Innym razem sytuacja jest prosta.
– Jeśli ktoś wchodzi na prom, ukrywając się w bagażniku samochodu to jest po prostu złodziejem. Jeśli ktoś jedzie na gapę, to również jest złodziejem. Jeśli ktoś zapłaci za jedno śniadanie w hotelu, a wprowadzi drugą osobę, to kradnie – podsumował szymonpoznan1.
Wystarczy odrobina refleksji, by nie zamienić się w cwaniaka, który choć zaoszczędził, często narobił też wstydu. Zwłaszcza, jeśli zostanie przyłapany.
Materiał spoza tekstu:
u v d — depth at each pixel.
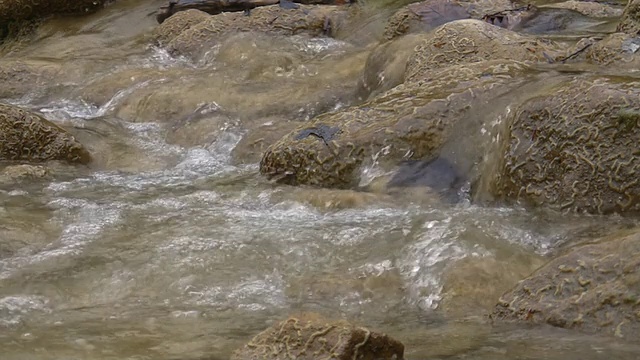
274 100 10.91
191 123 10.66
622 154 7.12
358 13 13.32
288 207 8.01
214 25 12.98
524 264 6.56
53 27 14.59
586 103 7.35
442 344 5.37
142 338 5.70
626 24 10.84
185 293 6.54
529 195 7.48
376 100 8.84
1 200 8.46
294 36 12.89
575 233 6.95
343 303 6.36
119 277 6.77
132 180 9.20
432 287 6.38
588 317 5.56
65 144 9.73
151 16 14.45
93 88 11.96
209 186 8.83
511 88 8.34
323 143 8.48
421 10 12.20
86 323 6.05
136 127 10.84
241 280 6.65
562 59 9.95
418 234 7.03
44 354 5.46
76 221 7.83
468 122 8.23
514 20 12.17
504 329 5.66
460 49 10.16
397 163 8.23
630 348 5.23
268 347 5.00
Co z kupowaniem sprzętu turystycznego w Decathlonie, by po powrocie tylko wyczyścić go i oddać, jak gdyby nigdy nic, tylko dlatego, że sklep ma bardzo elastyczną politykę zwrotów? Przesada czy oszczędność? Co z parkowaniem na zwykłych osiedlach nieopodal lotniska? Kłopot dla mieszkańców czy „trudno, wiedzieli, gdzie mieszkania kupują?”.
– Przykłady można mnożyć, wydaje mi się, że każdy granicę zna, niektórzy po prostu udają że jej nie widzą, albo nie chcą widzieć. Czasem też tłumaczą to sytuacją (np. finansową), choć tego akurat nie popieram – dodał szymonpoznan1.
Nie oszukujmy się – podróżowanie za darmo nie istnieje. To, że nie wydaliśmy pieniędzy oznacza tylko tyle, że nasze koszty wziął na siebie ktoś inny. Rodzina, która podzieliła się posiłkiem, bo tak dobrze się rozmawiało. Kierowca, który podrzucił nas kilkanaście kilometrów, bo lubi autostopowiczów. I czasem warto mieć to z tyłu głowy.